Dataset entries
=== Begin Enclosure ===

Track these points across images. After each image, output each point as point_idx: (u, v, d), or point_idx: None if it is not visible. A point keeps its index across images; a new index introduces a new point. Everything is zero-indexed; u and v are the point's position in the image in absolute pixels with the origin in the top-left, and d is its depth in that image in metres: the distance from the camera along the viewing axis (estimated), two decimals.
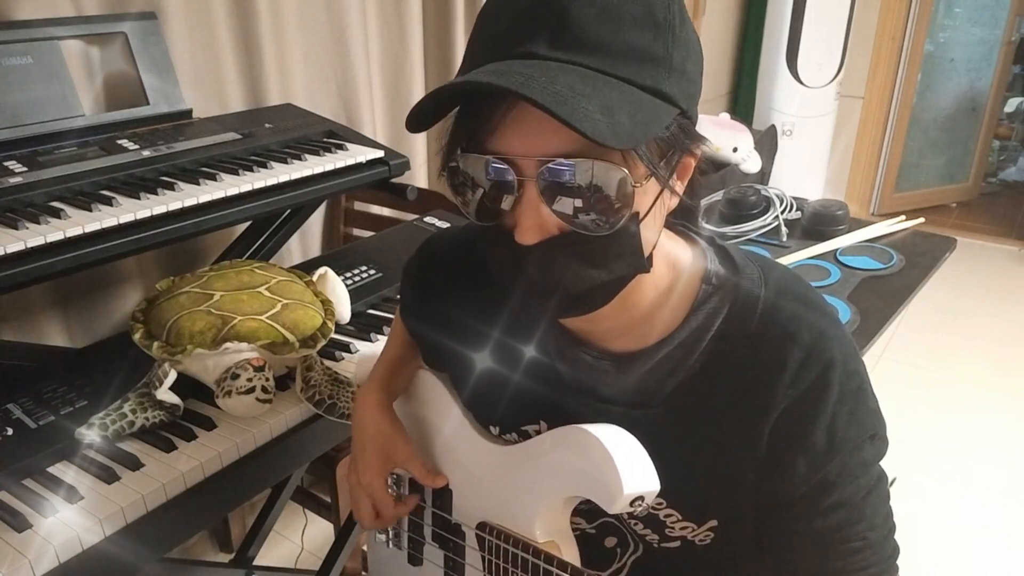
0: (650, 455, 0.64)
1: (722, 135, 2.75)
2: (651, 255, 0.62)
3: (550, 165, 0.54)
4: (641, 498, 0.62)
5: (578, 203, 0.55)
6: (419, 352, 0.88)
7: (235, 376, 1.00)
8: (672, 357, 0.67)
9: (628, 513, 0.70)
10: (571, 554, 0.73)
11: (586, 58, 0.53)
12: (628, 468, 0.61)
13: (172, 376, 1.03)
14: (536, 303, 0.61)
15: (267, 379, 1.00)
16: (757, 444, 0.65)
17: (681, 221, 0.71)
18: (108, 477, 0.91)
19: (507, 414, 0.76)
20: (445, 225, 1.58)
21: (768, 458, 0.65)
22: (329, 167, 1.29)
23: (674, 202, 0.63)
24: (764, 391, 0.64)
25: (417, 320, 0.86)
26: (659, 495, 0.65)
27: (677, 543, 0.73)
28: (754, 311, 0.66)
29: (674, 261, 0.68)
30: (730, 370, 0.66)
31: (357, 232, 1.95)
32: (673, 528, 0.72)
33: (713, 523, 0.71)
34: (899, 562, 0.69)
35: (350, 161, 1.33)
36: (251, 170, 1.21)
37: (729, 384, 0.66)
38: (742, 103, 3.77)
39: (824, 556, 0.67)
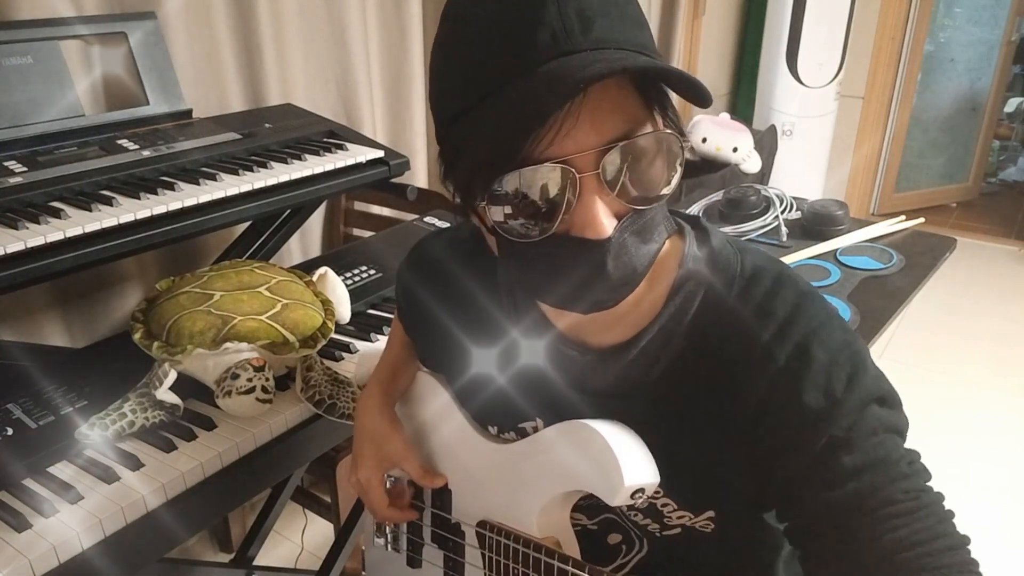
0: None
1: (722, 135, 2.75)
2: None
3: (618, 149, 0.55)
4: (641, 490, 0.62)
5: (642, 178, 0.57)
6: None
7: (235, 376, 1.00)
8: (654, 344, 0.67)
9: (628, 505, 0.70)
10: (571, 549, 0.73)
11: (617, 42, 0.55)
12: (628, 460, 0.62)
13: (172, 376, 1.03)
14: (608, 298, 0.60)
15: (267, 379, 1.01)
16: (743, 426, 0.64)
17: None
18: (108, 477, 0.91)
19: (503, 413, 0.77)
20: (445, 225, 1.58)
21: (766, 440, 0.63)
22: (329, 167, 1.29)
23: None
24: (741, 370, 0.64)
25: (411, 321, 0.87)
26: None
27: (678, 531, 0.74)
28: (730, 291, 0.66)
29: None
30: (709, 352, 0.66)
31: (357, 232, 1.95)
32: (671, 517, 0.73)
33: (711, 513, 0.71)
34: None
35: (350, 161, 1.33)
36: (251, 170, 1.21)
37: (709, 366, 0.66)
38: (742, 103, 3.77)
39: (876, 523, 0.58)
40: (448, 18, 0.60)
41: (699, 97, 0.55)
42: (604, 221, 0.56)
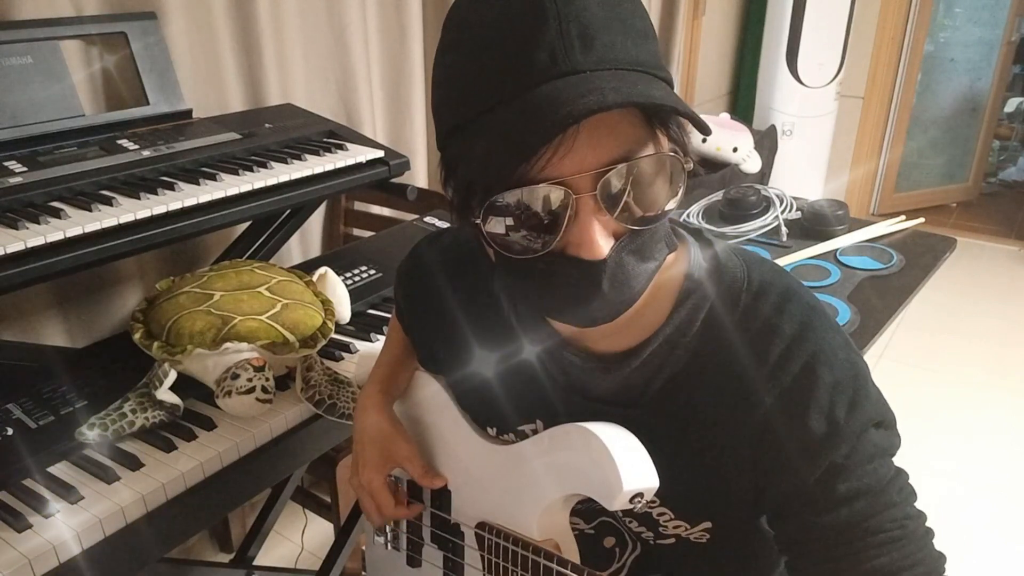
0: None
1: (722, 135, 2.75)
2: None
3: (616, 170, 0.54)
4: (640, 495, 0.62)
5: (641, 199, 0.56)
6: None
7: (235, 376, 1.00)
8: (658, 354, 0.67)
9: (625, 511, 0.70)
10: (571, 552, 0.73)
11: (618, 61, 0.54)
12: (627, 464, 0.61)
13: (172, 376, 1.03)
14: (603, 315, 0.60)
15: (267, 379, 1.01)
16: (746, 440, 0.65)
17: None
18: (108, 477, 0.91)
19: (503, 415, 0.77)
20: (445, 225, 1.58)
21: (766, 455, 0.65)
22: (329, 167, 1.29)
23: None
24: (747, 385, 0.64)
25: (410, 322, 0.87)
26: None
27: (672, 540, 0.74)
28: (736, 305, 0.66)
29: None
30: (714, 365, 0.65)
31: (357, 232, 1.95)
32: (666, 527, 0.73)
33: (707, 524, 0.71)
34: None
35: (350, 161, 1.33)
36: (251, 170, 1.21)
37: (714, 379, 0.65)
38: (742, 103, 3.76)
39: (862, 550, 0.62)
40: (450, 26, 0.59)
41: (696, 126, 0.54)
42: (600, 242, 0.55)
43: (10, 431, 0.98)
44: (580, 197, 0.54)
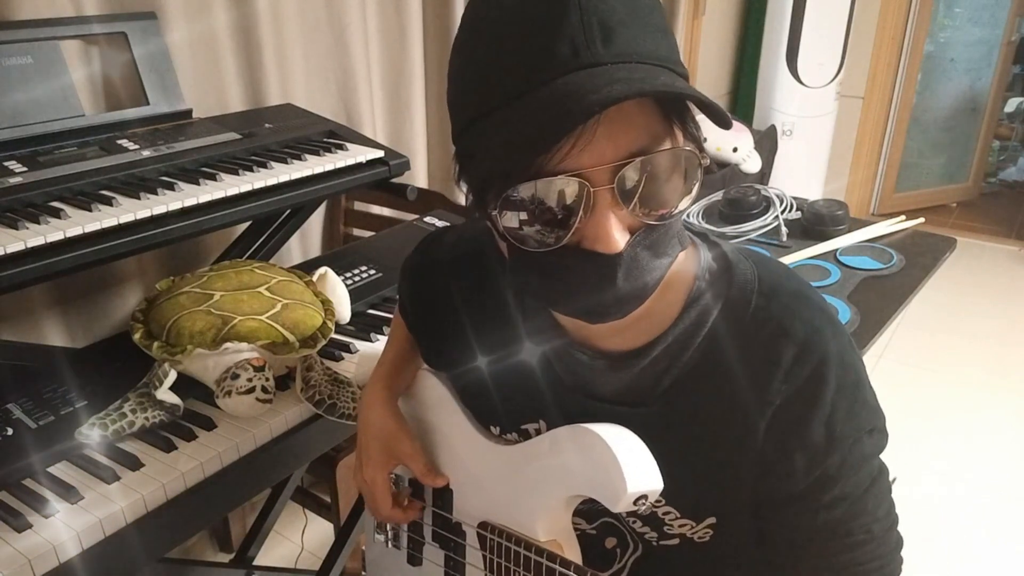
0: None
1: (722, 135, 2.75)
2: None
3: (634, 164, 0.54)
4: (644, 497, 0.62)
5: (658, 193, 0.56)
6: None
7: (235, 376, 1.00)
8: (666, 354, 0.67)
9: (629, 512, 0.70)
10: (573, 553, 0.73)
11: (639, 55, 0.54)
12: (631, 467, 0.61)
13: (172, 376, 1.03)
14: (616, 310, 0.60)
15: (267, 379, 1.01)
16: (753, 441, 0.65)
17: None
18: (108, 477, 0.91)
19: (506, 413, 0.77)
20: (445, 225, 1.58)
21: (766, 455, 0.65)
22: (329, 167, 1.29)
23: None
24: (758, 387, 0.64)
25: (415, 319, 0.87)
26: None
27: (676, 540, 0.73)
28: (747, 307, 0.66)
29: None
30: (724, 366, 0.65)
31: (357, 232, 1.95)
32: (672, 526, 0.72)
33: (711, 520, 0.71)
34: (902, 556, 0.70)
35: (350, 161, 1.33)
36: (251, 170, 1.21)
37: (723, 381, 0.65)
38: (742, 103, 3.76)
39: (828, 550, 0.66)
40: (467, 19, 0.59)
41: (718, 118, 0.54)
42: (616, 236, 0.55)
43: (10, 431, 0.98)
44: (598, 190, 0.54)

=== End Enclosure ===

# What is needed:
Leave out any pictures, please, and quote only the lines from the top of the data through the line that contains "9: (628, 513, 0.70)".

# Exercise result:
Track these points across images. After each image, output each point as point_idx: (u, v, d), or point_idx: None if it is not visible. A point keeps its index across images; a new index introduces a new point. Everything is zero-indexed; u and v are the point's position in the image in absolute pixels with the origin in the top-left, and d is its depth in that image in metres: the distance from the camera along the viewing axis (estimated), two decimals.
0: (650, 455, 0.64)
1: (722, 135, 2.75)
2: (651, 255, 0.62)
3: (550, 165, 0.54)
4: (641, 498, 0.62)
5: (578, 203, 0.55)
6: (419, 352, 0.88)
7: (235, 376, 1.00)
8: (672, 357, 0.67)
9: (628, 513, 0.70)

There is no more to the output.